SÄUGLINGE Gefäßstütze statt Herz-Operation

Säuglingen mit angeborenem Herzfehler kann künftig eine komplizierte Operation erspart bleiben. Es wird eine stattdessen eine Gefäßstütze eingesetzt.

Ärzte der Universitätsklinik Kiel und der Berliner Charité haben nach eigenen Angaben weltweit erstmalig einem Säugling über einen Katheter eine neuartige Gefäßstütze eingesetzt. Dem Baby wurde damit den Medizinern zufolge eine komplizierte Operation am offenen Herzen erspart. Das neue Verfahren, bei dem sich die Gefäßstütze mit dem Wachstum der Ader vergrößern lässt, könne in Zukunft auch bei angeborenen Herzfehlern oder Verengungen von Arterien und Venen bei Neugeborenen lebensrettend eingesetzt werden, sagte der Berliner Oberarzt Martin Schneider am Dienstag der dpa. Der langfristige Erfolg der Technik lasse sich allerdings erst überprüfen, wenn das Kind herangewachsen sei.

Nach dem Einsetzen nur noch Herzkatheter-Untersuchungen

Die neue, 4 Millimeter dicke Gefäßstütze, ein so genannter Stent, könne bis auf 23 Millimeter Durchmesser ausgedehnt werden, erläuterte Schneider, Oberarzt für interventionelle Kinderkardiologie an der Charité, der die neue Technik zusammen mit der Kölner Firma Produkte für die Medizin AG entwickelt hat. Das entspreche dem Durchmesser des betroffenen Gefäßes im Erwachsenenalter. »In der Nachsorge werden deshalb lediglich weitere Herzkatheter-Untersuchungen notwendig sein, um den Stent dem Körperwachstum anzupassen«, sagte der Mediziner.

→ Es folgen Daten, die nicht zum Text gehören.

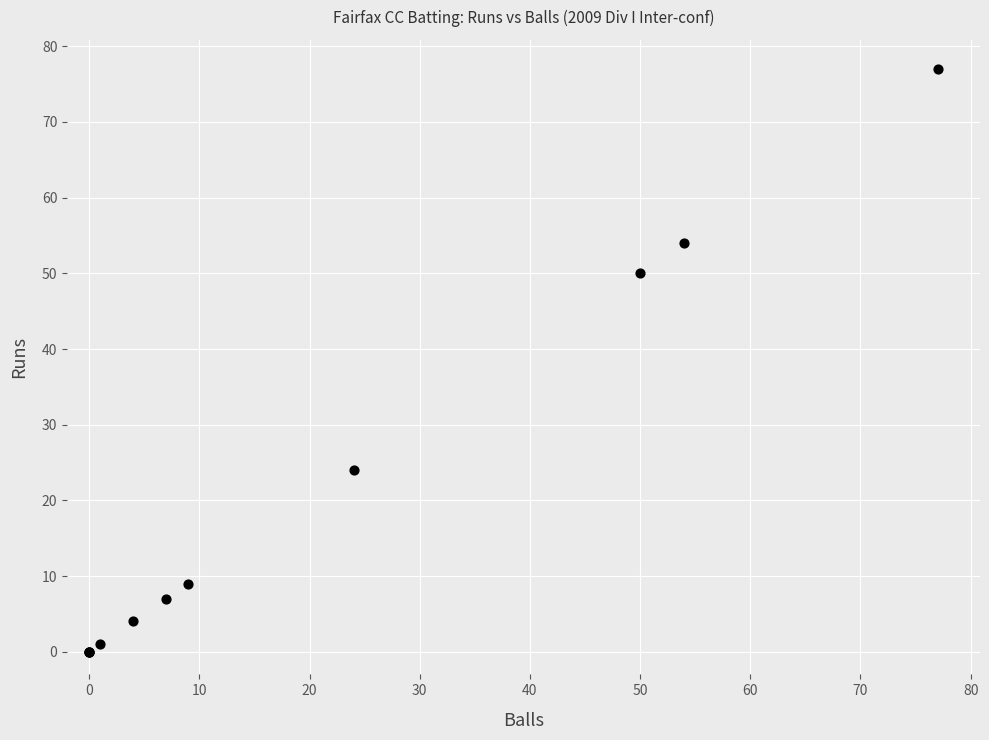

What Y value in the scatter plot is closest to 38?

50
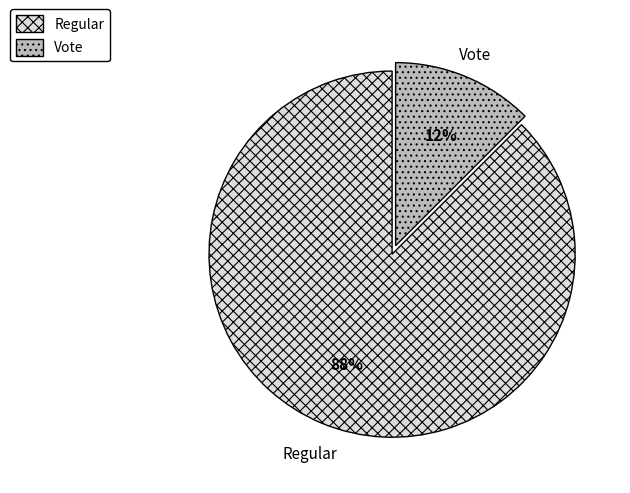

Combined, do Vote and Regular account for over 50%?

Yes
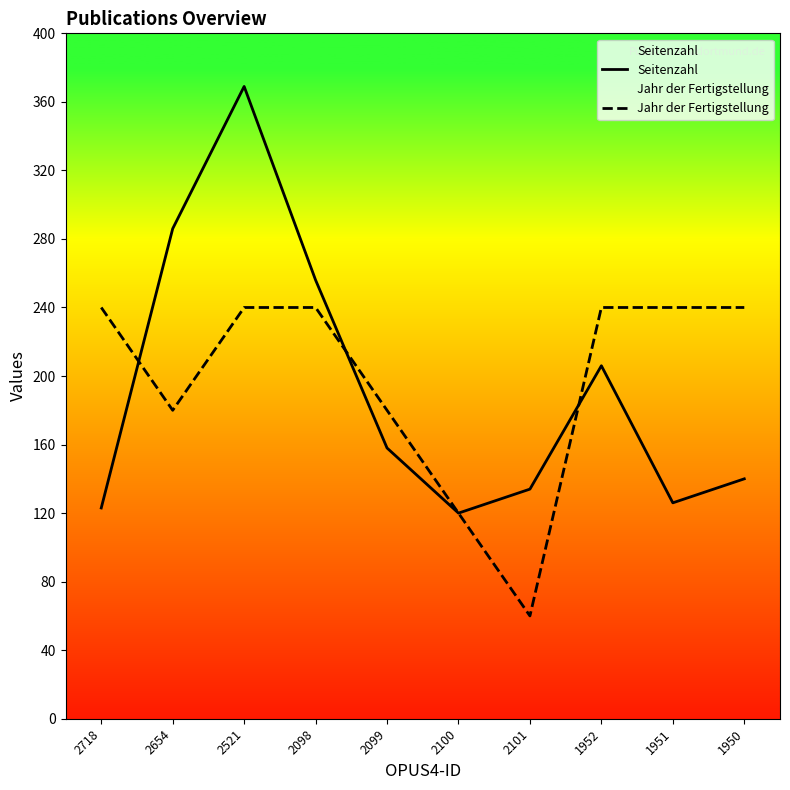

At which category is the sum across all series the highest?

2521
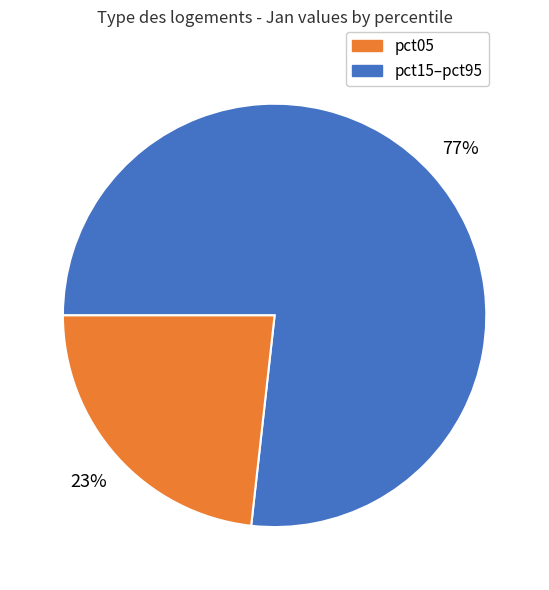

To the nearest percent, what is the difference between the largest and smallest slice percentages?

54%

Bisher Notlösungen bei Kindern

»Bislang gab es derartige Gefäßstützen nur für Erwachsene. Für den Einsatz bei Kindern waren Notlösungen erforderlich«, sagte Schneider. Er hob die Beteiligung der medizintechnischen Industrie hervor. »Obwohl die Entwicklung von Materialien, die ausschließlich bei Kindern zum Einsatz kommen, wegen der niedrigeren Zahlen in aller Regel wirtschaftlich nicht lukrativ ist, wurde das Projekt mitgetragen.«

Der erste erfolgreiche Baby-Stent-Eingriff galt einem vier Monaten alten, knapp zweieinhalb Kilo schweren Frühchen. Das Kind litt an einer Einengung einer lebenswichtigen herznahen Vene. »Eine Operation in dieser Gefäßregion ist erfahrungsgemäß langfristig wenig erfolgreich und war in diesem Falle schon versucht worden«, sagte Gunther Fischer, Oberarzt an der Universitätskinderklinik Kiel. »Der Stent war die letzte Chance, die gefährliche Einengung nicht nur kurzfristig zu beseitigen, sondern auch langfristig eine Heilung zu garantieren.« Zusammen mit seinem Berliner Kollegen setzte Fischer in einem rund zweistündigen Eingriff in Kiel das etwa 8 Millimeter lange Drahtgeflecht durch die Beinvene ein.